Tunisia, meanwhile, after experimenting with democracy for a decade, has again become a full-blown dictatorship, and Turkey is also attempting to officially normalise relations with Assad. Saudi Arabia also normalised relations with Hezbollah’s Lebanon and is reportedly in the process of normalising ties with Hamas as part of its broader normalisation with Iran.

Iran remains and expands

One could be forgiven for having forgotten most of the events outlined above, because in the end few of them were strategically relevant except insofar as they led to the expansion of the regional hegemony of the Iranian empire.

The ongoing regional reset – between Turkey and Qatar and the UAE, Saudi Arabia and Egypt; the Arabs and Turks and the Iranians and their clients and front groups; the Arabs and Turks and the Israelis – is the culmination of a decade in which Iran has continued to consolidate its ever-growing reach and power. While other regional players became distracted with terrorists, insurgencies, infighting and other domestic and regional policy issues, Iran remained focussed on its sole goal of exporting its revolution.

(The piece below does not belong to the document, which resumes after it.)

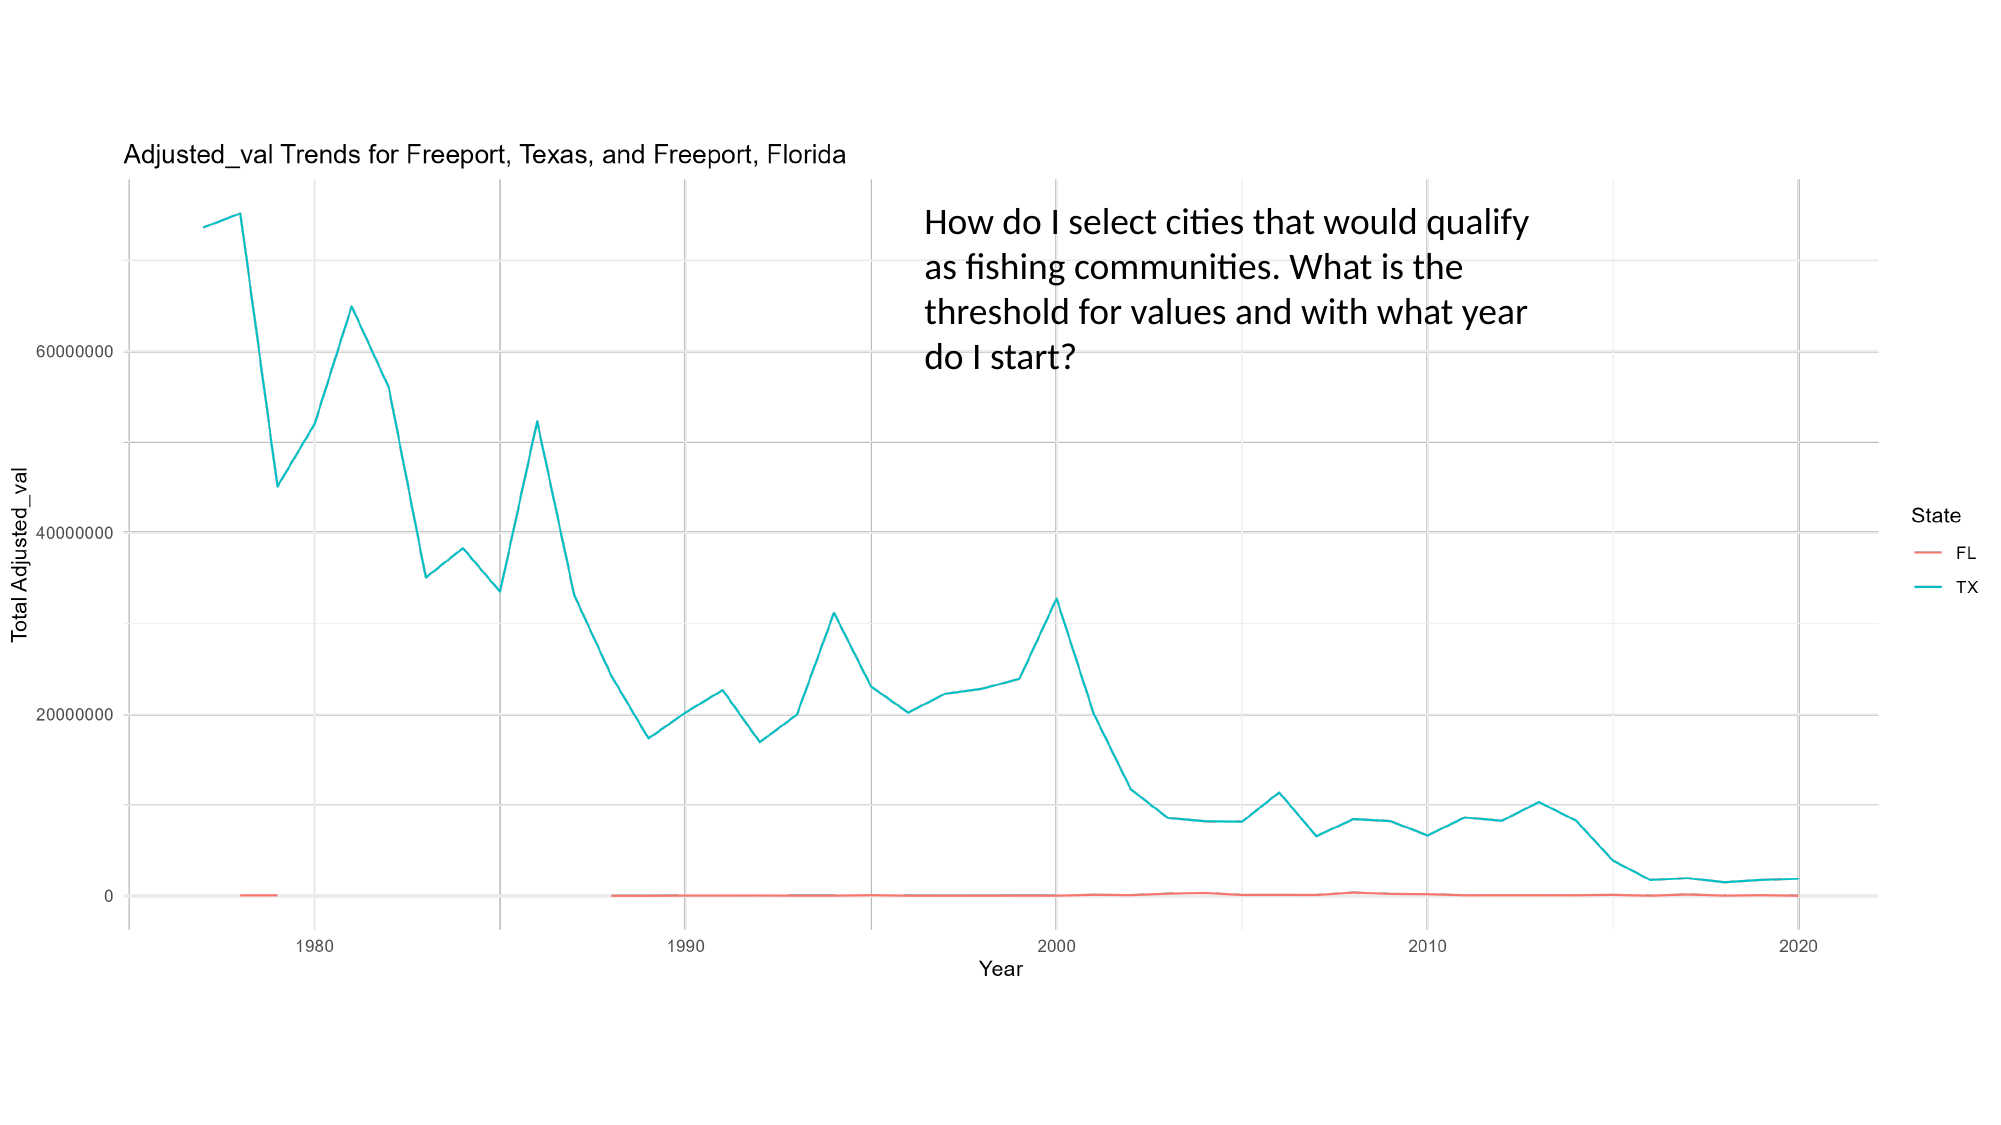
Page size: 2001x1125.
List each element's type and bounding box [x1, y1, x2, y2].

Despite crushing international sanctions and ongoing mass protests in Iran since 2018, which exponentially exploded in late 2022, the Iranian regime still appears secure. In Iraq, it now fully controls its own parasitic state within a state as well as the official façade of the Iraqi state. All this in spite of massacring protesters, losing elections, assassinating high-profile figures like Hisham al-Hashimi, attempting to kill the former prime minister and using its front organisations to constantly attack US, Turkish and Kurdish forces.

The same situation obtains in Lebanon, where Hezbollah is as powerful as ever despite complete economic collapse; the horrendous Beirut Port explosion in 2020; the conviction of a Hezbollah operative in the assassination of former Lebanese Prime Minister Rafiq Hariri; and the assassination of anti-Hezbollah activist Lokman Slim. Hamas and other Palestinian groups beholden to the IRGC are also now able to launch more substantial attacks against Israel from Lebanon. Gaza, too, is effectively under the control of the IRGC despite an Egyptian-Israeli blockade.

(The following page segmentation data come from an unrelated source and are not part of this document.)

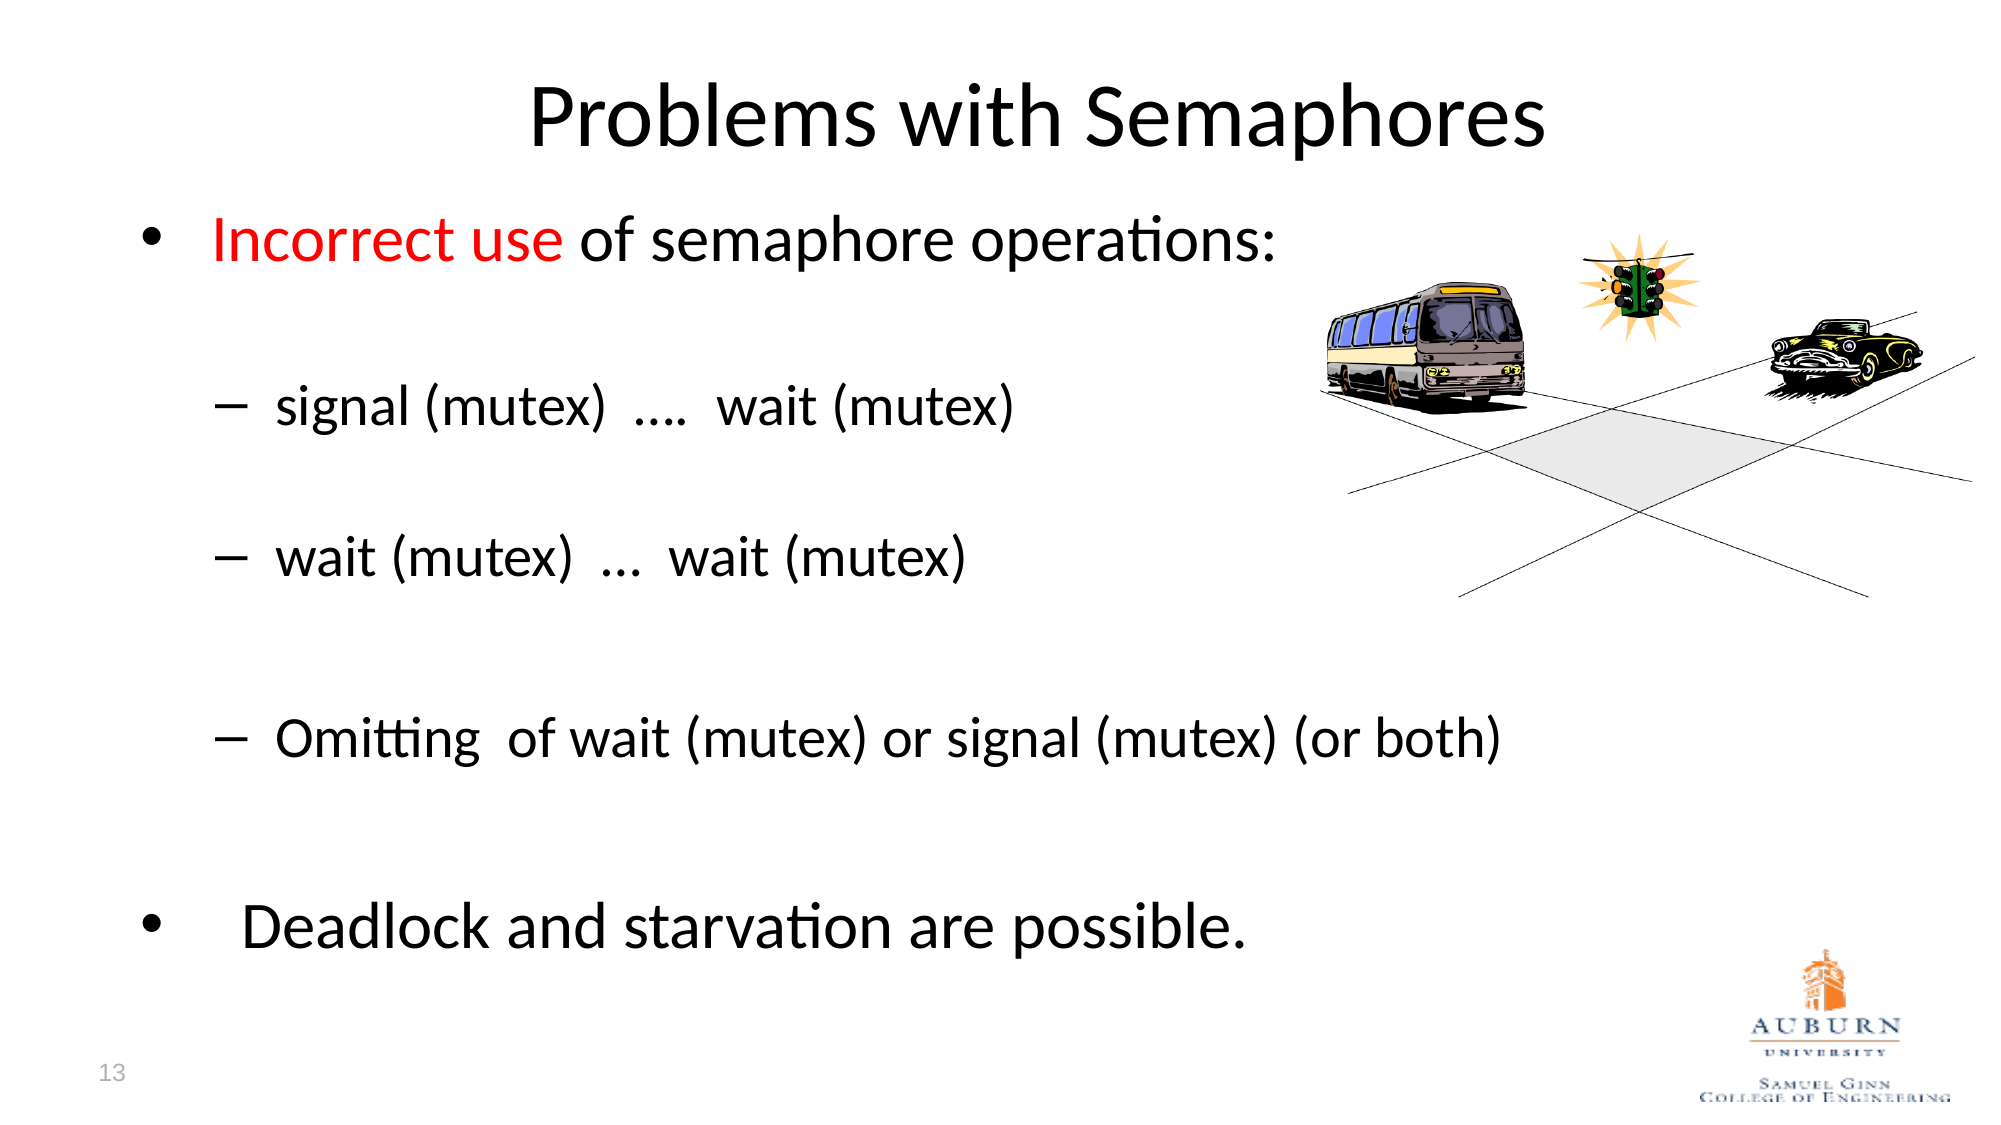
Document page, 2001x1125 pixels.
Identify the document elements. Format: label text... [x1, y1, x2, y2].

slide_number 13 [83, 1041, 550, 1102]
picture [1312, 224, 1976, 612]
picture [1700, 949, 1950, 1102]
title Problems with Semaphores [401, 31, 1675, 188]
list Incorrect use of semaphore operations: signal (mutex) …. wait (mutex) wait (mutex) … wait (mutex) Omitting of wait (mutex) or signal (mutex) (or both) Deadlock and starvation are possible. [125, 187, 1552, 985]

The US assassination of IRGC Quds Force commander Qassem Soleimani and his Iraqi viceroy Abu Mahdi al-Muhandis in 2020 at best only marginally slowed these trends. The same can be said of Israeli sabotage operations, assassinations or strikes inside Iran or against IRGC front groups and targets elsewhere.

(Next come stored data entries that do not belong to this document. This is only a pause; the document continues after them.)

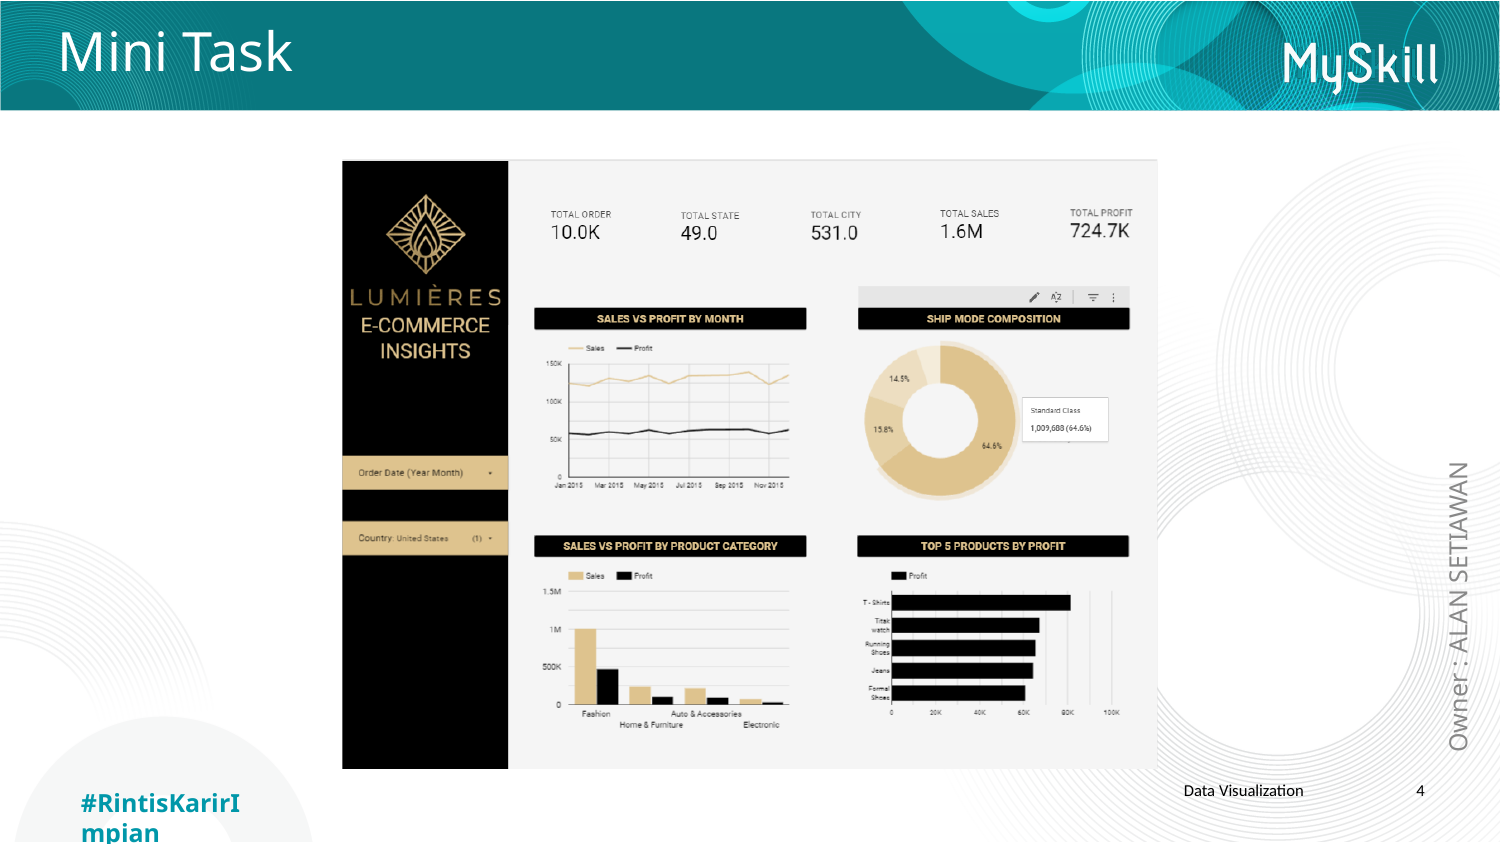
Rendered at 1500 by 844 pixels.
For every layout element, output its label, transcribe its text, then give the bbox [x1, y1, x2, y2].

picture [0, 1, 1500, 842]
picture [94, 831, 99, 842]
footer Data Visualization [797, 779, 1304, 825]
picture [86, 831, 90, 842]
slide_number 4 [1346, 779, 1425, 825]
title Mini Task [57, 24, 1253, 81]
picture [149, 831, 154, 842]
text_box Owner : ALAN SETIAWAN [1422, 192, 1488, 768]
picture [111, 831, 116, 839]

In Syria, the fulcrum of the IRGC empire, Assad is now entirely secure and the IRGC has relatively free rein despite Israel’s “war between wars”. The Houthis, meanwhile, continue to consolidate power in Yemen, and may soon take over the entire country if Saudi Arabia fully surrenders and pulls support for Yemeni forces.

No country has had a coherent policy when it comes to the IRGC jihad, instead choosing to treat components of the IRGC as separate policy issues. To make matters worse, Iran is a key participant in Russia’s invasion of Ukraine, providing loitering munitions, body armour and artillery and tank ammo and is reportedly receiving substantial military aid as part of their global strategic alliance.

The backdrop to all these developments is that Iran has become a nuclear threshold state, likely able to weaponise at a moment’s notice if the regime makes the political decision, assuming it does not already possess a nuclear device awaiting testing.

As rapidly as events and relationships have changed over the past decade, they could easily change again, even within the year. Saudi Arabia deciding to join the Abraham Accords even as it also proceeds with normalisation with Iran and its various appendages such as the Assad regime, Hamas and the Houthis, for instance, would not be remotely surprising. Nor would the rapid failure of all these regional rapprochements within the next year or two.

What remains constant and will continue to remain constant barring a collapse of the Iranian regime or large-scale war against it is the consolidation and expansion of the Iranian empire; that is, unless and until both the main regional and international players fully focus on the looming and constant strategic threat they are facing from the IRGC’s unrelenting jihad.